Tus tareas
A) Transcribe sin cambios la parte del artículo sobre el cardenal Ozoria que se abre con las palabras que contienen "Por: Pedro Corporán" y se cierra con "la Semana Santa.".
B) Resume en dos o tres oraciones el párrafo del artículo sobre el cardenal Ozoria que empieza con "Con fines ilustrativos", conservando sus datos principales.
C) Enumera todos los rasgos que, según el artículo sobre el cardenal Ozoria, caracterizarán a la iglesia dominicana cuando deje de ser pasiva y resignada.

Fragmento del documento

:::

El grito del cardenal Ozoria

Por: Pedro Corporán

“!Rebelión! Contra la pobreza, humillación y miseria en que viven muchos”. Gritó
enérgico el cardenal, monseñor Francisco Ozoria Acosta, en la catedral primada de
América, el domingo de resurrección, al cierre de la Semana Santa.
El eco del clamor contra la injusticia social en voz del cardenal, anuncia que la
iglesia dominicana de secularidad pro pasiva y resignada, aliada compasiva del
inicuo establecimiento, preocupada por la pérdida de identidad, arraigo popular y
credibilidad; pasará a ser pro activa, militante, protagónica y auto redentora,
políticas eclesiásticas que constituyen verdaderas excepciones en el marco de la
historia del Estado laico que decretó la separación de la iglesia a finales del siglo
XIX.
Con fines ilustrativos, hay que decir que la iglesia cristiana primigenia nació
“gritando” contra la injusticia. Jesucristo, como sembrador genético del cristianismo,
luchó contra la injusticia con más vocación de predicar y hacer el bien que
confrontar el mal. Era su sabia manera de intentar implosionar el status quo político,
social y religioso imperial establecido.

:::

Filas proporcionadas
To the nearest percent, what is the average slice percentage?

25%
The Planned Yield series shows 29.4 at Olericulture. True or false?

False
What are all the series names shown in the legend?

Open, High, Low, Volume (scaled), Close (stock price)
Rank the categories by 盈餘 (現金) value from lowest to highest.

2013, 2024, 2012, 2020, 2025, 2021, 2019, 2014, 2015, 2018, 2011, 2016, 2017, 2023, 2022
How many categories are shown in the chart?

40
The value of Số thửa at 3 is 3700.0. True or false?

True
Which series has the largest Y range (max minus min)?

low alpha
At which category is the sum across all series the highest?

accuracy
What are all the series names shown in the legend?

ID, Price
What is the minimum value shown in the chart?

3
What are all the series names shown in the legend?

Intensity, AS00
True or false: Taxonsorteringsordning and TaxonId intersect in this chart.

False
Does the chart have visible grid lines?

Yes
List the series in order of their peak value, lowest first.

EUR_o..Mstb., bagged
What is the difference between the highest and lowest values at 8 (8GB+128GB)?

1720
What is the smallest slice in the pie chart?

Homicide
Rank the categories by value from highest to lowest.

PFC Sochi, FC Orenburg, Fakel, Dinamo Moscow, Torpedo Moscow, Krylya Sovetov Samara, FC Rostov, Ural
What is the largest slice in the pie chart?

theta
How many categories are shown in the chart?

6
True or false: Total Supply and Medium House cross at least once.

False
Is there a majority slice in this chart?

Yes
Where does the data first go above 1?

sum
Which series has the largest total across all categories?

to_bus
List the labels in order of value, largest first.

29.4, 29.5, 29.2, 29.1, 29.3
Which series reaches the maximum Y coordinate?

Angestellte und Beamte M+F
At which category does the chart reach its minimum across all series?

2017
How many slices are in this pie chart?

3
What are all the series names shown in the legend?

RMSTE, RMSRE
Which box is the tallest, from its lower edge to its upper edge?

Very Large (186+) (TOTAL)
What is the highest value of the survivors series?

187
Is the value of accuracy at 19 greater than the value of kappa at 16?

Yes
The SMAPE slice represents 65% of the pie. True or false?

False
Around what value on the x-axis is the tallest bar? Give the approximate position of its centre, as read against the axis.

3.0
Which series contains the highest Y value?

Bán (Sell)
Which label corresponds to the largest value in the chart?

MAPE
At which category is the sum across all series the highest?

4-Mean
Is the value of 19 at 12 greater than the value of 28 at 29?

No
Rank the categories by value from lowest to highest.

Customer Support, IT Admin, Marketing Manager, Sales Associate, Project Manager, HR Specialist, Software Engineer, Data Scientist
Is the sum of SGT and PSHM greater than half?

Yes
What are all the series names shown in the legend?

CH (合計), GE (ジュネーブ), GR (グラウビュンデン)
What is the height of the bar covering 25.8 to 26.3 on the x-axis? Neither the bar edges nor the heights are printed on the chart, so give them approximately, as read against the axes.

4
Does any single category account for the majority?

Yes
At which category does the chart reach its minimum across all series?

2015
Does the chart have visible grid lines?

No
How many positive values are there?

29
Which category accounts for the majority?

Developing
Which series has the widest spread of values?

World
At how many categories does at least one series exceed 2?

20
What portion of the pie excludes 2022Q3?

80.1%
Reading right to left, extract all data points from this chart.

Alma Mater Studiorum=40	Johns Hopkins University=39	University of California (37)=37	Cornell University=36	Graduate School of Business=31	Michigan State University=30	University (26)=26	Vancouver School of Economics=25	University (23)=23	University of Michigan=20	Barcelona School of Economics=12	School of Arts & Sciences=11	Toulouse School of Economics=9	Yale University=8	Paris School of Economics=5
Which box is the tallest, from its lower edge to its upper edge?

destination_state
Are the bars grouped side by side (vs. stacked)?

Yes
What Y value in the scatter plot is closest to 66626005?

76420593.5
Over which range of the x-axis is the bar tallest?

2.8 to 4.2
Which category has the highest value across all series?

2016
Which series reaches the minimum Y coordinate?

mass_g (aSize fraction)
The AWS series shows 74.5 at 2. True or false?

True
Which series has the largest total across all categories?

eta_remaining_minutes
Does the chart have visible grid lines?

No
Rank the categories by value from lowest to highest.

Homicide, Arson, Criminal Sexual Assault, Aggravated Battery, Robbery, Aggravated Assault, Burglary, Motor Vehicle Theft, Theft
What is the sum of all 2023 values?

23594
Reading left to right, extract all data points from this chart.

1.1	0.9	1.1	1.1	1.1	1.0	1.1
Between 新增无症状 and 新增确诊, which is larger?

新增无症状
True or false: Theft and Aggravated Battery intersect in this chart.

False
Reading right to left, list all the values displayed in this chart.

:::

Soluciones
A)
Por: Pedro Corporán

“!Rebelión! Contra la pobreza, humillación y miseria en que viven muchos”. Gritó
enérgico el cardenal, monseñor Francisco Ozoria Acosta, en la catedral primada de
América, el domingo de resurrección, al cierre de la Semana Santa.

B) La iglesia cristiana primigenia nació "gritando" contra la injusticia. Jesucristo luchó contra ella con más vocación de predicar y hacer el bien que de confrontar el mal. Esa era su manera de intentar implosionar el status quo político, social y religioso imperial establecido.

C)
- Pro activa
- Militante
- Protagónica
- Auto redentora